Leaving Kenya

Annemarie:

My image of Africa before I left the UK was probably of largely hot, dry grassland and thorn bush, punctuated by Acacia trees and perhaps alternating with some Gorilla Mist style landscapes and dense equatorial forests frequented by Attenborough and his peers looking under rocks and plants to  “take a glance at those fancy ants.”  Yes, you can tell the films I’ve seen by this hopeless list. So, I didn’t predict dahlias and arum lilies, or fuschias and sunflowers, but they’re here. And as we move from the hills and mountains of northern Kenya into the barren black volcanic rock landscape of southern Ethiopia we travel through a huge range of other variations. I try hard to capture them and some of the people we see from the car window as we move. It’s a bit like fishing really, I set a fast film and shutter speed, select ‘burst’ mode and open the window when things start to look interesting and just shoot. I’m not very good. Often as not I get a great picture of a very boring shop-front or a bush, missing the goat herder and his charges or the children playing in the river, but now and then I get lucky.

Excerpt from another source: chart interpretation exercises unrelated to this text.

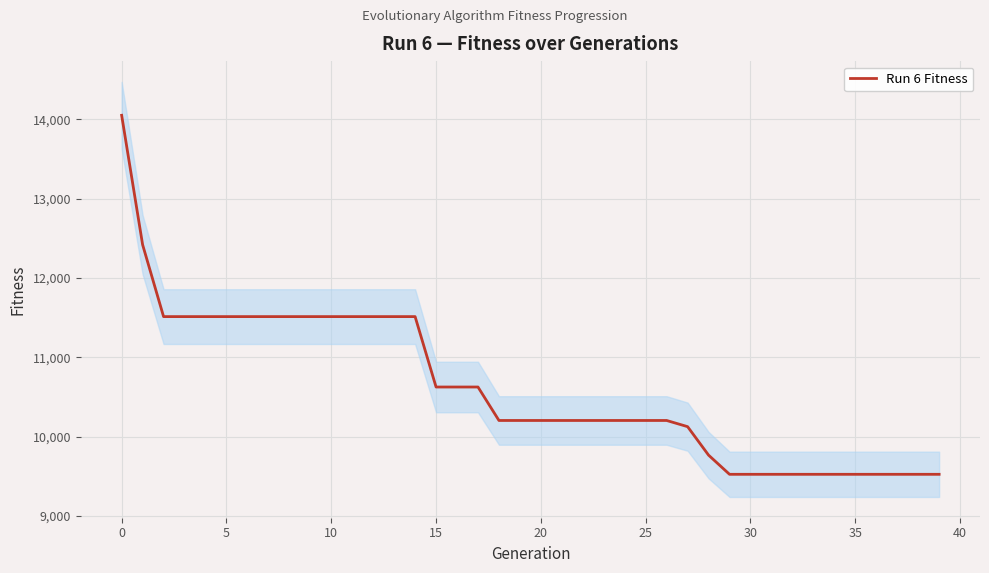

True or false: the data shows 9524 at 37.

True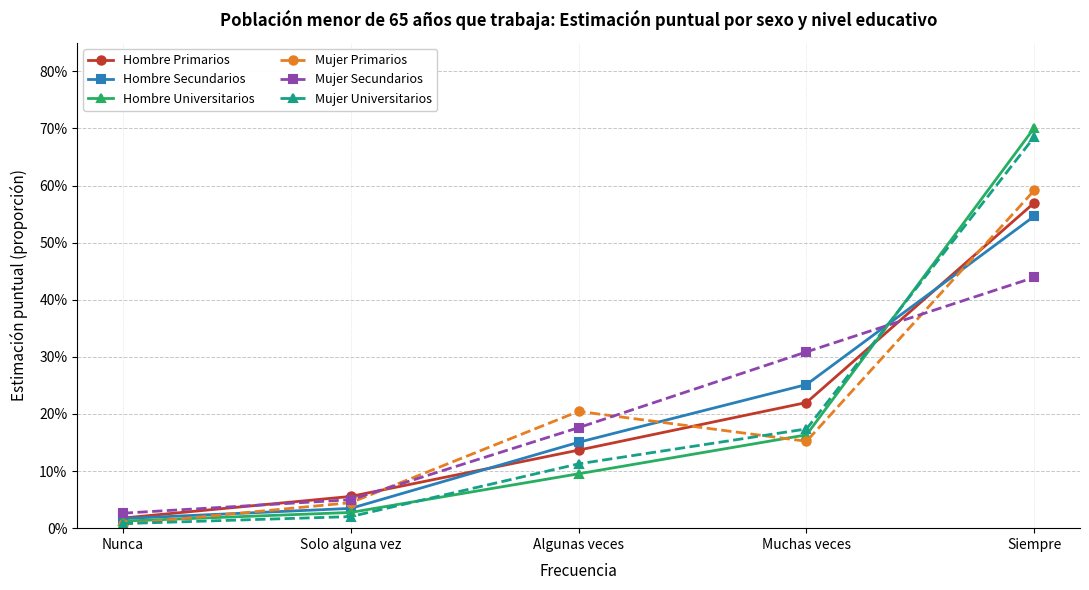

What position from the right is Solo alguna vez?

4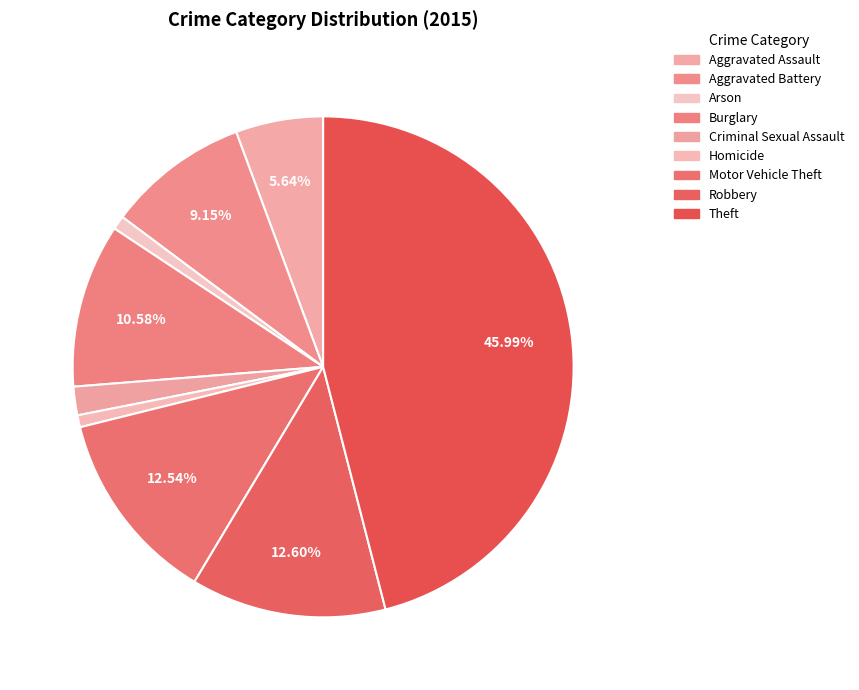

Which category has the smallest portion of the pie?

Homicide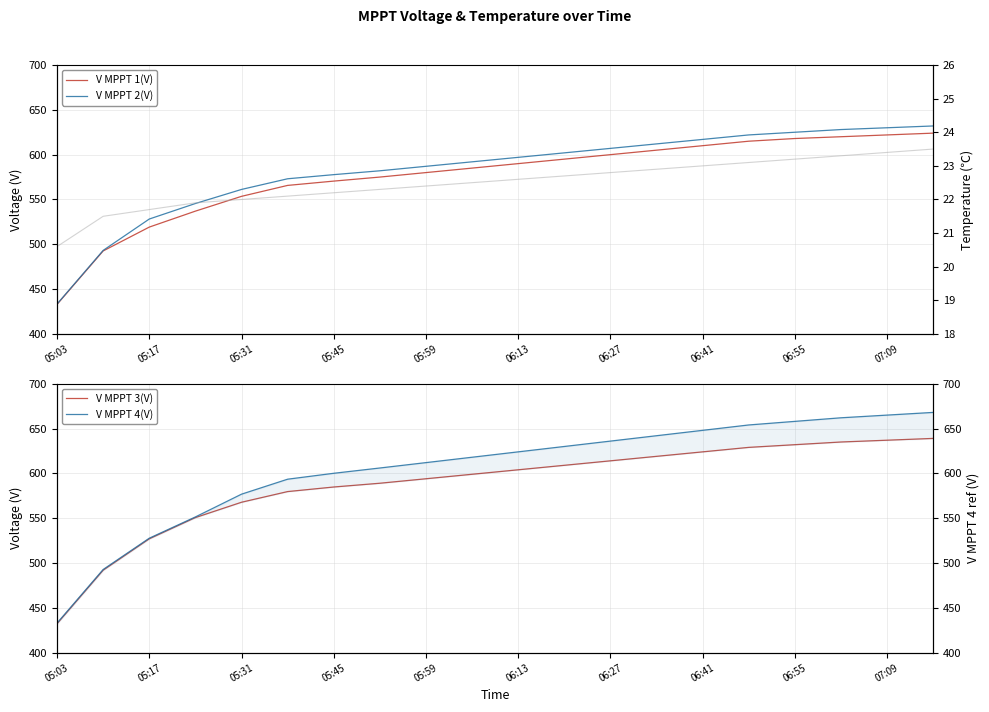

Which series has the largest total across all categories?

V MPPT 4(V)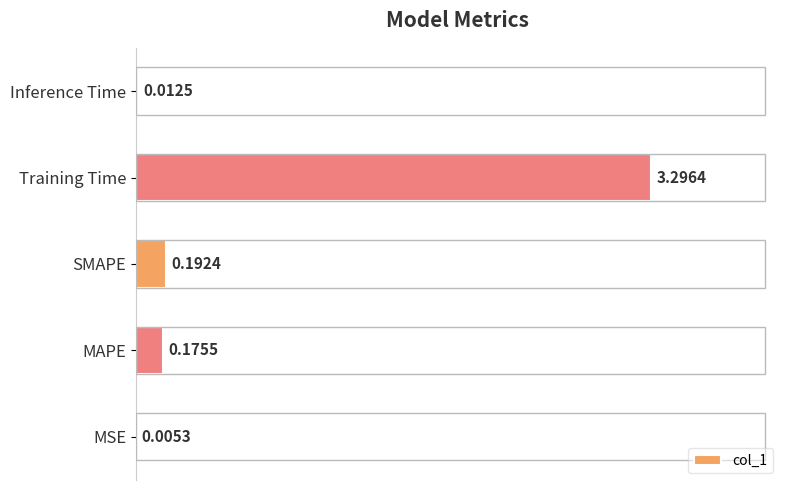

What is the change in value from MSE to SMAPE?

+0.2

The pictures here show some of our journey north – from fields of golden barley and distant hazy blue Mount Kenya, to scrubby thorn bush, volcanic ‘plugs’ and dark rocks; from shops and huts with red mud walls and pointed straw roofs to homes with painted walls and roofs of grain bags, fertiliser sacks and swathes of bright fabric in huge domes, bound down with rope and thin branches. Camels appear in their hundreds between the herds of thin cows and goats. We see whole families of donkeys being driven down the road and sometimes just running along on their own. And then we arrive for our first night in what feels very much like a wild west border town: Yabello  and this is it, this is Ethiopia.